Le Conseil constitutionnel a été saisi le 8 octobre 2010, par une décision du Conseil d'État, d'une question prioritaire de constitutionnalité (QPC) posée par M. Kamel D. et relative à l'article L. 712-2 du code de l'entrée et du séjour des étrangers et du droit d'asile (CESEDA), qui définit les motifs d'exclusion de la protection subsidiaire, protection applicable aux personnes qui ne remplissent pas les conditions pour obtenir le statut de réfugié et reconnue en France par l'Office français de protection des réfugiés et des apatrides (OFPRA).

 

Dans sa décision n° 2010-79 QPC du 17 décembre 2010, le Conseil constitutionnel s'est déclaré incompétent pour répondre à cette QPC qui portait sur des dispositions qui se bornent à tirer les conséquences nécessaires de dispositions inconditionnelles et précises d'une directive de l'Union européenne.

EXTRAIT DE DONNÉES -
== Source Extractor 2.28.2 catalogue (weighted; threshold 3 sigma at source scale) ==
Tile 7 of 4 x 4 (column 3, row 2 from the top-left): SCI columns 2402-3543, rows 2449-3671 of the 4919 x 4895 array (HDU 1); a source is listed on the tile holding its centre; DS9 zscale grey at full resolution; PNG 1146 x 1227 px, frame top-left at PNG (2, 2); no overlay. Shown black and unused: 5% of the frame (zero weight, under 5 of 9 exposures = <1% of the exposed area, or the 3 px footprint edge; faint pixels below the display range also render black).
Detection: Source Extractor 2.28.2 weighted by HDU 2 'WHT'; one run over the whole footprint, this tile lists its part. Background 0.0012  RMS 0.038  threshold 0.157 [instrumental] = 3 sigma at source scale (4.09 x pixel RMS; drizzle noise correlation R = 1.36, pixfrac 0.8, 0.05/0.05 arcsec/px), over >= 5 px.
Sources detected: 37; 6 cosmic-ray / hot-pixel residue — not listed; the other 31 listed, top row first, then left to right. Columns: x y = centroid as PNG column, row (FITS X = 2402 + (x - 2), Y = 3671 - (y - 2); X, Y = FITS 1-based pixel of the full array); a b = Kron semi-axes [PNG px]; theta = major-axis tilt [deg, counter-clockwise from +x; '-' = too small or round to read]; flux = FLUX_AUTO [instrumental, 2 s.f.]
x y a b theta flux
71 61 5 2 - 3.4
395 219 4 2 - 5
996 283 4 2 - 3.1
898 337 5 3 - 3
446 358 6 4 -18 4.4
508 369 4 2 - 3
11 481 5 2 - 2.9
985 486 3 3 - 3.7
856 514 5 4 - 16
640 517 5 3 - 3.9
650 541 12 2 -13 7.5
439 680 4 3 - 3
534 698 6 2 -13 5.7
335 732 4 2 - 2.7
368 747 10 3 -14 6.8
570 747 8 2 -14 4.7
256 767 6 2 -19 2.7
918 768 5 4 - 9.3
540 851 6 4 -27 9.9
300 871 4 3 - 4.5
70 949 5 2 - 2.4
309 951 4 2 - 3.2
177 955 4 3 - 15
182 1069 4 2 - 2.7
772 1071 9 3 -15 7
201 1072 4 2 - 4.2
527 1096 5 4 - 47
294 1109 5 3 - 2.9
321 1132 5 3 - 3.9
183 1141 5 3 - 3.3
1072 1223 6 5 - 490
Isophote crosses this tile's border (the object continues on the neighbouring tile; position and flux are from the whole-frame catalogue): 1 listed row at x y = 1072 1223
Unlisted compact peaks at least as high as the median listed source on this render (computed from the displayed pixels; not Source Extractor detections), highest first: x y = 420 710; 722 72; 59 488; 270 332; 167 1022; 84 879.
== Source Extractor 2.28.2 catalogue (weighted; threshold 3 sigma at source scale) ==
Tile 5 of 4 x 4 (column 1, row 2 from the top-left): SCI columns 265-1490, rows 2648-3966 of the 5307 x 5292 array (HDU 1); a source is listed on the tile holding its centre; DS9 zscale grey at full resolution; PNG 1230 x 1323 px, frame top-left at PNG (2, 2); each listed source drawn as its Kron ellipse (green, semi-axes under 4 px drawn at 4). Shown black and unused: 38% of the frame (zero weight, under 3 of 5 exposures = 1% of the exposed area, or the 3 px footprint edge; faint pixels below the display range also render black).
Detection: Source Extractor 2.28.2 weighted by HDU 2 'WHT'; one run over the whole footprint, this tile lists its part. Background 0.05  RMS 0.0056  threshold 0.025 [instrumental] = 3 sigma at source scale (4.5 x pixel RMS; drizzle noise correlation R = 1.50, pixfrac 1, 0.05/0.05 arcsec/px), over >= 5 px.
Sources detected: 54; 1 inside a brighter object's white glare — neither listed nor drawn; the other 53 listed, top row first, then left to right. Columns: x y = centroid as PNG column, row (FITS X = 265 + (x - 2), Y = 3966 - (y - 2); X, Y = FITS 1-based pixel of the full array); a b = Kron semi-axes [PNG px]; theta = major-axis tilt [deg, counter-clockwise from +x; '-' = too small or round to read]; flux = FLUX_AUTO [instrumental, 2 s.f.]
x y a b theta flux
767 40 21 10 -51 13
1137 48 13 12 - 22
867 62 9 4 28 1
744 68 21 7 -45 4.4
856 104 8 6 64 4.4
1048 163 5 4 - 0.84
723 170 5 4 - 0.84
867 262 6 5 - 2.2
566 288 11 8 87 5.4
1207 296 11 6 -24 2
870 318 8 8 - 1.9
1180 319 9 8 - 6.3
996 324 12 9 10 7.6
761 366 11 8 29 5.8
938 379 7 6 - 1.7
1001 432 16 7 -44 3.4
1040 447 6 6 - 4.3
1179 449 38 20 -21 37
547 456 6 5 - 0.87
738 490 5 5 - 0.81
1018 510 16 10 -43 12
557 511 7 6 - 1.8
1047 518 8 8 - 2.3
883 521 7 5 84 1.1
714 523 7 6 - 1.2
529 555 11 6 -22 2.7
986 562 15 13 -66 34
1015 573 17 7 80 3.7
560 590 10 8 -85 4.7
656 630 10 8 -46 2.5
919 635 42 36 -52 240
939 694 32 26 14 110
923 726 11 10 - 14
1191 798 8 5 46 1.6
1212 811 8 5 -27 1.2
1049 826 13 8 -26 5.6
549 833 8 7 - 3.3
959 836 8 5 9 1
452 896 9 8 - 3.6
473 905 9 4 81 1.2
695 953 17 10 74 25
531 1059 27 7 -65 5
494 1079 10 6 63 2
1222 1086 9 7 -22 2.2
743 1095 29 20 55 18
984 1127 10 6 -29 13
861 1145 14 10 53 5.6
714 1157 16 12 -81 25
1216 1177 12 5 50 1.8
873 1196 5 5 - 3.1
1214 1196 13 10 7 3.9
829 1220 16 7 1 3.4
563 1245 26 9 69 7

SÉRIE D'EXERCICES -
1) À quelle date le Conseil constitutionnel a-t-il été saisi, selon le texte sur la QPC relative à la protection subsidiaire ?
2) Prolongez le texte sur la QPC relative à la protection subsidiaire à la suite de sa dernière phrase.
La liste n'intervient en rien dans ce travail.

CORRIGÉ PAR TÂCHE -
1) Le 8 octobre 2010.

2)
I. − La disposition contestée

 

La QPC renvoyée par le Conseil d'État présentait trois particularités : elle portait sur une disposition qui transpose une directive européenne ; elle a donné lieu, devant le Conseil d'État, au rejet d'une demande de question préjudicielle à la Cour de justice de l'Union européenne (CJUE)1 ; le renvoi était fondé sur le caractère nouveau de la question, dans la mesure où la disposition est contestée sur le fondement d'un article de la Constitution, l'article 66–1 relatif à l'interdiction de la peine de mort2, qui a été adopté après la loi dont la disposition est issue.

 

Issues de l'article 1er de la loi n° 2003-1176 du 10 décembre 2003 modifiant la loi n° 52-893 du 25 juillet 1952 relative au droit d'asile, adoptées par anticipation d'une directive en date du 29 avril 20043, les dispositions contestées, relatives aux causes d'exclusion de la « protection subsidiaire » avaient été soumises au Conseil constitutionnel qui les avait alors déclarées conformes à la Constitution. Leur codification ultérieure dans le CESEDA, en novembre 2004, leur a conféré le caractère de dispositions de transposition d'une directive.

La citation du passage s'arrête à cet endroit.